Kermit nodded absently and edged into the living room, still clutching his load. “Ummm… hi. Welcome to the Earth.”

Ollie smiled, raised his beer, and said “Rock and roll.”

Stan repeated the gesture and said, “I’m going to pull that over-stuffed blonde bimbo’s head off and spit down the hole.”

As Kermit tried to figure this out, Bubba called from the kitchen, “Hey, sounds like they been practicin’! Think we oughta switch ’em over to Masterpiece Theater?”

“No, I don’t think Alistair Cooke could stand it.”

“Aleister Crowley could.”

“He’s not on PBS.”

“Nope, A&E. ‘Magick and Mountaineering,’ Thursday nights.”

“That’s my bridge night. Jesus,” Kermit exclaimed. “I still can’t believe this is really happening.”

“Trust me, son. How about hooking some stuff up so we can get started?”

“Yeah, right.” Kermit opened his tool kit and began setting up the modem. “Where’s Mike? I need to look at his bus, or whatever he has.”

Bubba brought the screen over to the work table, and pointed out the connector that fit the slot in the ship. “That’s what we need to hook up to, and since I know exactly diddley about it, I’ll let you work it out together. I got another phone call to make.”

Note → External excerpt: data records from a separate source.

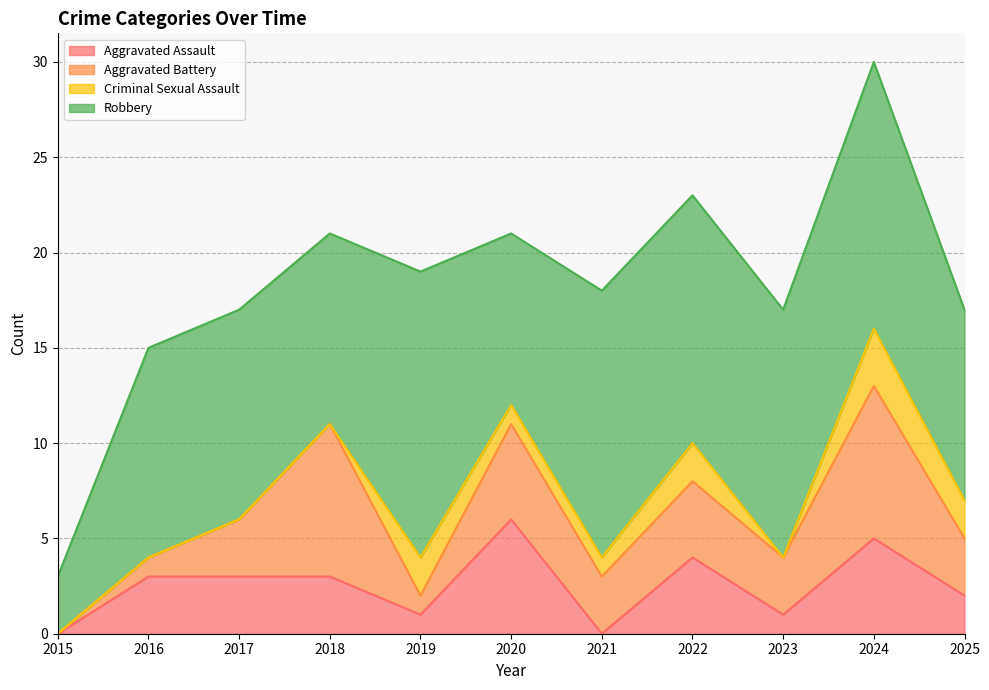

How many interior local peaks does the Aggravated Assault series have?

3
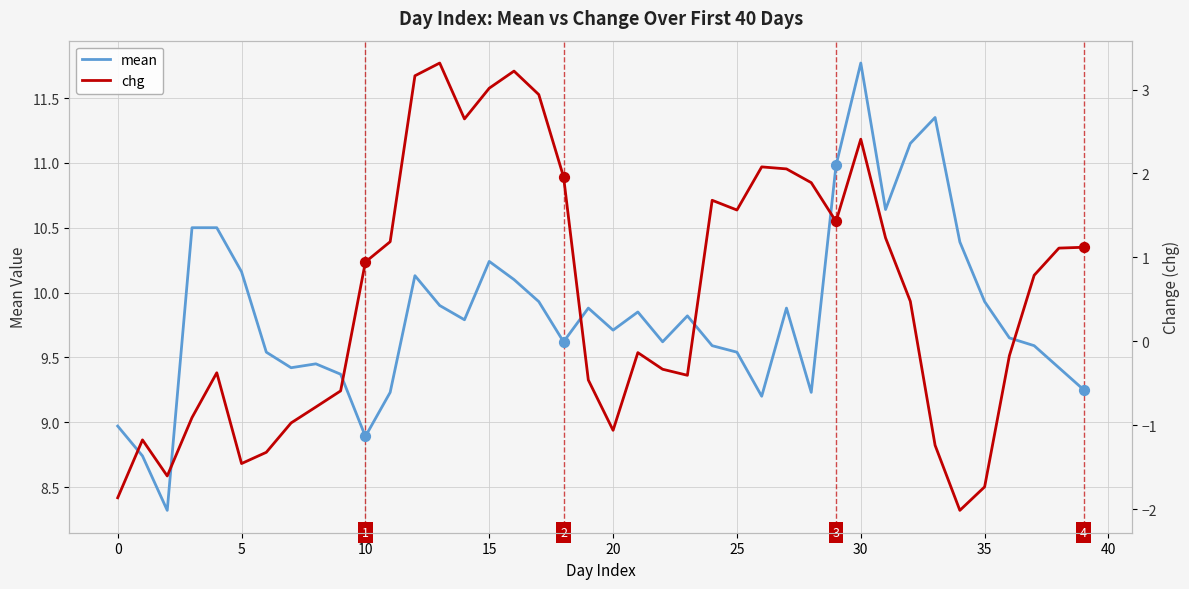

What are all the series names shown in the legend?

mean, chg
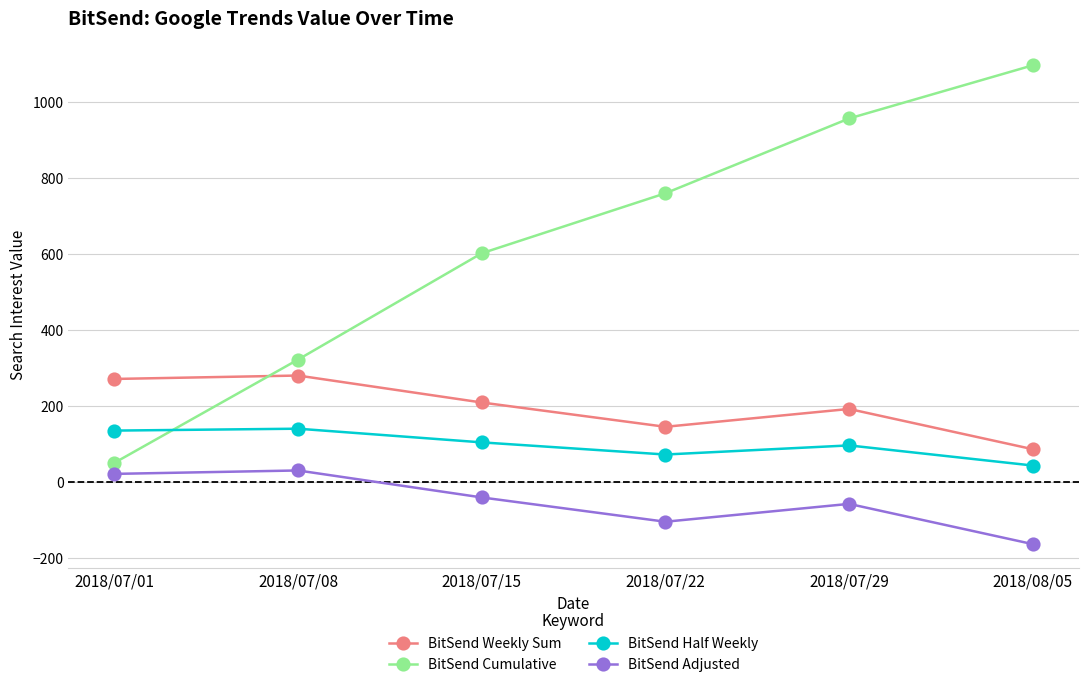

List the series in order of their peak value, highest first.

BitSend Cumulative, BitSend Weekly Sum, BitSend Half Weekly, BitSend Adjusted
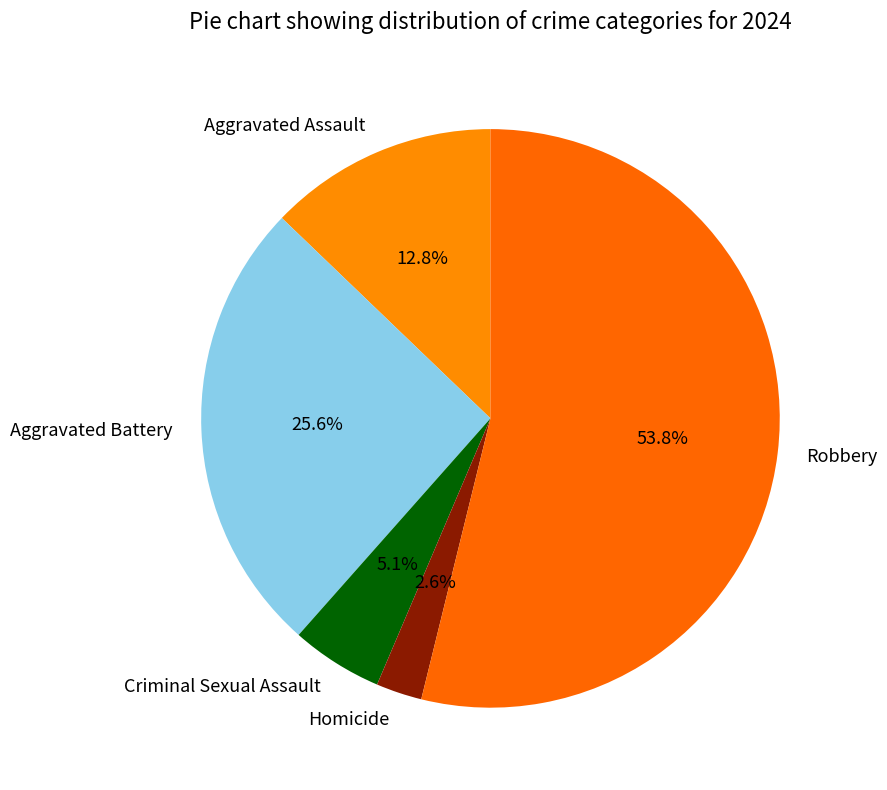

True or false: Homicide accounts for 16% of the total.

False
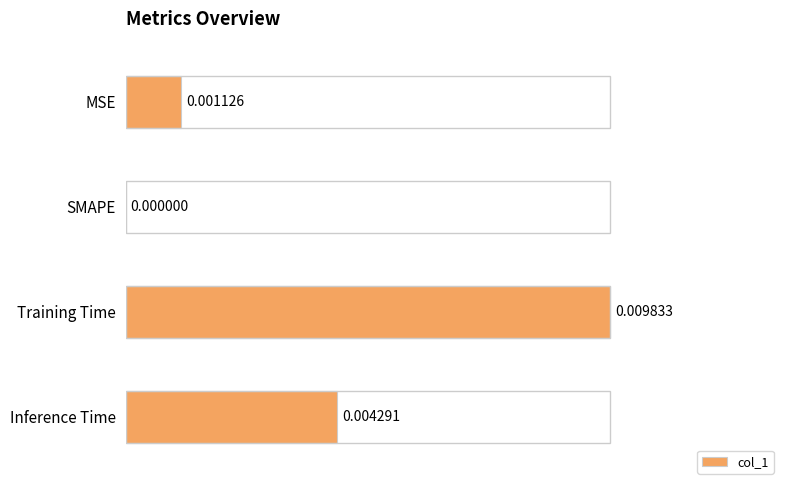

What is the sum of the values at Training Time and MSE?

1.1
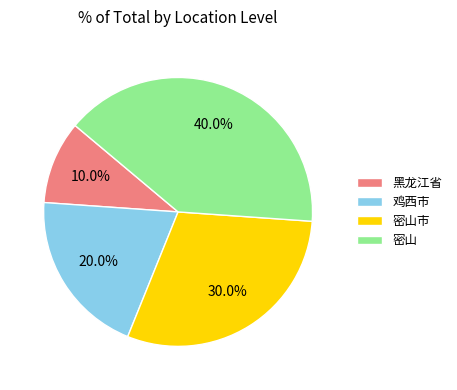

What percentage is NOT represented by 黑龙江省?

90.0%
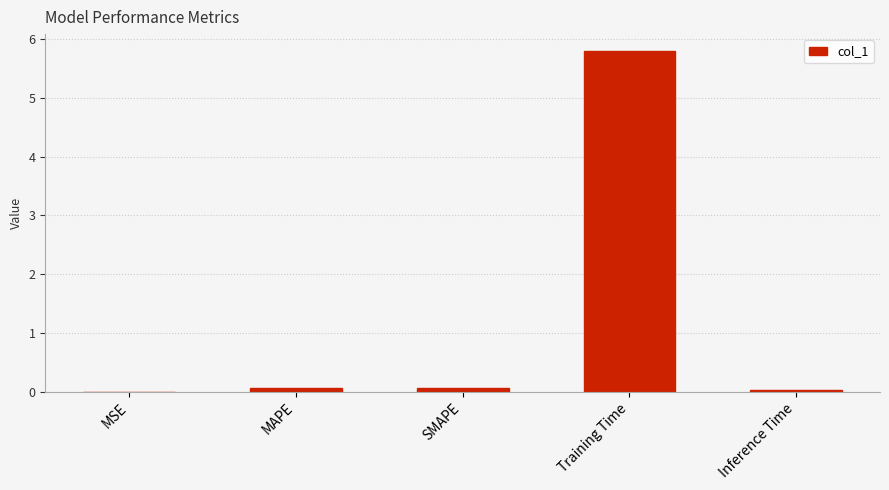

At which category does the chart reach its peak across all series?

Training Time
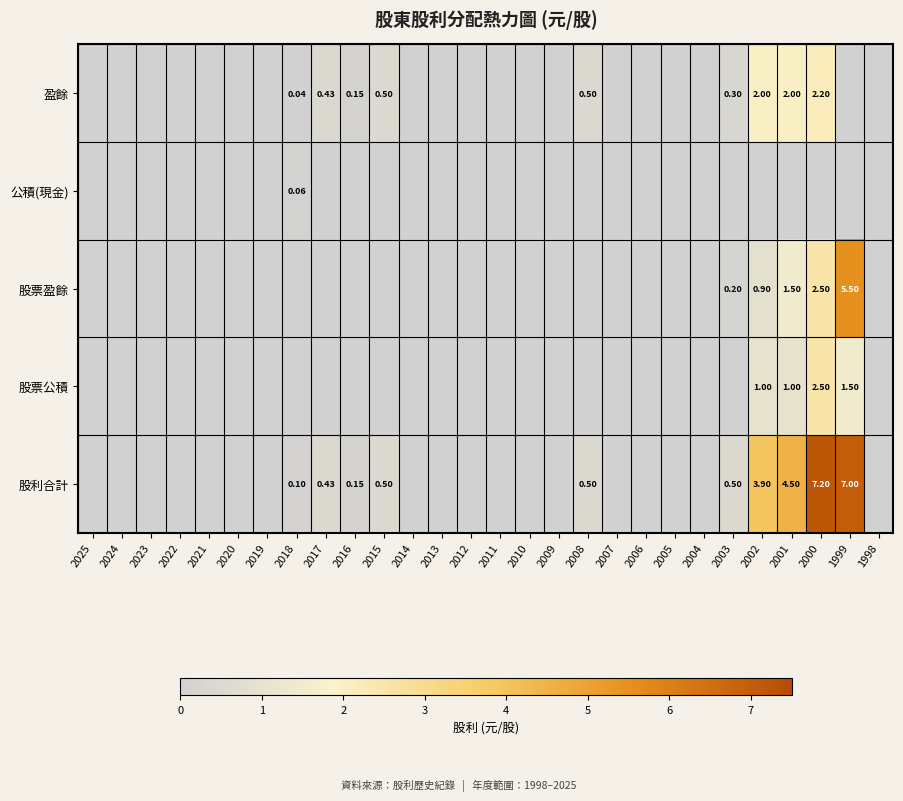

Which series changed the most between 2004 and 2000?

股利合計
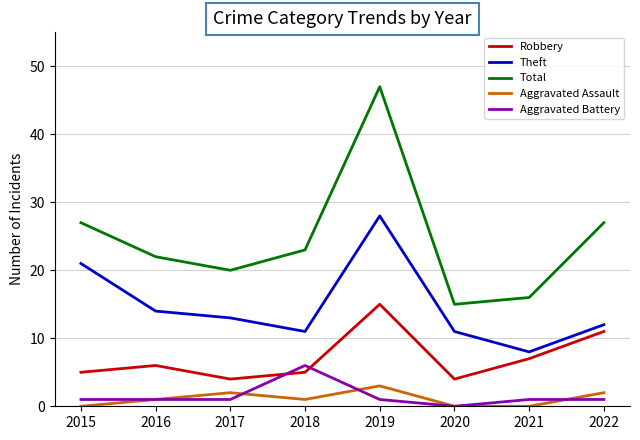

Is it true that Total equals 36 at 2022?

False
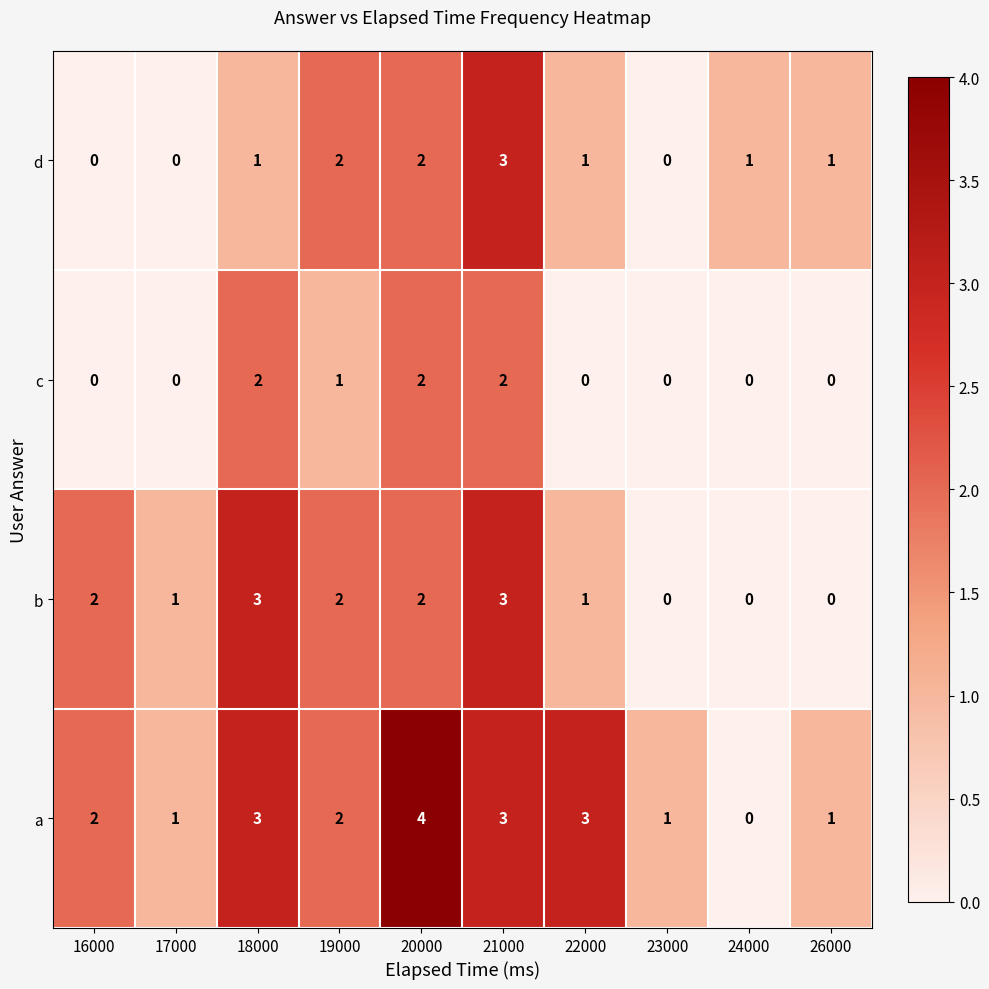

What is the maximum value shown in the chart?

4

Kermit set out his tools and began to work.

Bubba walked back to the kitchen and dialed. It was answered after only two rings.

“Kirby, this is Bubba Pritchert in Virginia. Do you ever sleep?”

“Only from the neck down. What’s up, Bubba?”

“I may have something here that I need some advice on, and since you do legal work for Greenpeace I wanted to tug on your coattails about it.”

“Go ahead.”

“Let me give you a hypothetical situation, and you tell me what can be done. Suppose I got hold of some brand new, and very important, technology. Suppose further that it could change the face of civilization as we know it.”

“The face of civilization, huh?”

“As we know it, yes. How could I go about getting a patent?”

“I doubt you could, unless you could prove that you yourself had originated it. Patent law’s terribly sticky about that.”

“Well, I can’t say I invented it, no. How about if the information was given to me, or that I somehow acquired it, legally?”

“Hmm. Different situation entirely. What’s this got to do with Greenpeace?”

Bubba thought carefully, then said, “Suppose Greenpeace had the development and manufacturing rights to limitless, clean, cheap, non-polluting cold fusion? And technology that would make internal combustion obsolete?”

There was a long silence at the other end. “If this were anybody else, Bubba, I’d call you a crank case and hang up. What are we talking about, here? How cheap?”

“Bushman cheap. At the moment, I got nothing definite, and I ain’t promising anything. If I told you more, you would hang up, and I wouldn’t blame you.”

“OK, why don’t I do a little reading, and get back to you?”

“Fine as frog hair, Kirby. Keep ’em flying.”

“I do try.”

Bubba hung up and looked toward the workshop where the ship sat on his lift. He chuckled. “So do I, Kirbs, so do I.”

When he returned to the workshop, Kermit was still hard at work, peering through a lighted magnifier and delicately manipulating a soldering iron. He’d surrounded the area he was concentrating on with heat sinks, and was carrying on a lively conversation with Mike at the same time.

“OK I got that one. What next?”

“Solder a jumper from the next contact to the second blue component from your left. Make sure the three pinholes on top aren’t occluded.”

“No sweat, I’m good at this.”

“Yes, you are. We’re progressing much faster than I had anticipated.”

“How’s the heat?”

“Dissipating nicely. Once you’ve finished that, we can attach the cables to the modem. That will complete the conversion, and we can begin the translations.”

“OK I’m going to have to scrape those contacts a little. You’ve got them coated with something that doesn’t like solder. You know,” he said, turning to Bubba, “I’ve never had a patient talk back to me before. It’s refreshing to know just where it itches.”

“Just like ‘Spock’s Brain,’ huh Bones?”